Introduction / Context:
This question tests the relationship between the slope intercept form of a line and its general form. Being able to move between y = mx + c and standard forms such as ax + by + c = 0 is a foundational skill in coordinate geometry and appears frequently in aptitude and competitive examinations.

Given Data / Assumptions:

• Slope of the required line, m = −1/3.
• Y intercept, which is the point where the line crosses the y axis, is 6.
• We seek a correct equation among the options that represents this line.

Concept / Approach:
The slope intercept form of a straight line is y = mx + c, where m is the slope and c is the y intercept. Once we write the line in this form, we can rearrange it into the general form ax + by + d = 0 or equivalently ax + by = k for comparison with the answer choices. Algebraic manipulation like multiplying throughout by a constant does not change the set of points that lie on the line.

Step-by-Step Solution:
Write the equation in slope intercept form: y = (−1/3)x + 6. Multiply both sides by 3 to eliminate the denominator: 3y = −x + 18. Rearrange the terms to put x on the left side: x + 3y = 18. This is now in the same structural form as the multiple choice options. Compare with the given options to identify which equation matches x + 3y = 18 exactly.
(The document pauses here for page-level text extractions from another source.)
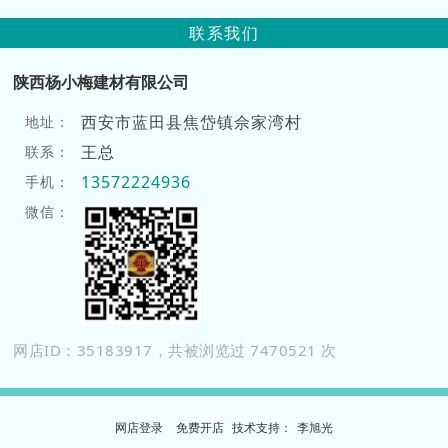
联系我们
陕西杨小梅建材有限公司
西安市蓝田县焦岱镇佘家湾村
地址：
王总
联系：
13572224936
手机：
微信：
网店ID：35183917，共被浏览过 7470521 次
网店登录
免费开店
技
术
支
持
：
李旭光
Verification / Alternative check:
We can quickly check by finding the intercepts. For x + 3y = 18, setting x = 0 gives 3y = 18, so y = 6, which matches the required y intercept. For the slope, rewrite as 3y = −x + 18, giving y = (−1/3)x + 6, where the slope is indeed −1/3. No other option yields both slope −1/3 and y intercept 6 when rearranged into y = mx + c form.

Why Other Options Are Wrong:
x − 3y = 6 gives y = (1/3)x − 2, which has slope 1/3 and intercept −2, both incorrect. x + 3y = −18 gives y intercept −6. x − 3y = −6 gives y = (1/3)x + 2, again wrong slope and intercept. The option 3x + y = 6 gives y = −3x + 6, slope −3 instead of −1/3. Thus none of these match the stated slope and intercept.

Common Pitfalls:
A frequent error is to invert the slope or to confuse the roles of x and y intercepts. Another issue is forgetting that multiplying the entire equation by a nonzero constant does not change the line, but changing signs or moving terms incorrectly can alter the relationship between slope and intercept. Always return to y = mx + c to check slope and intercept clearly.

Final Answer:
The required line has equation x + 3y = 18.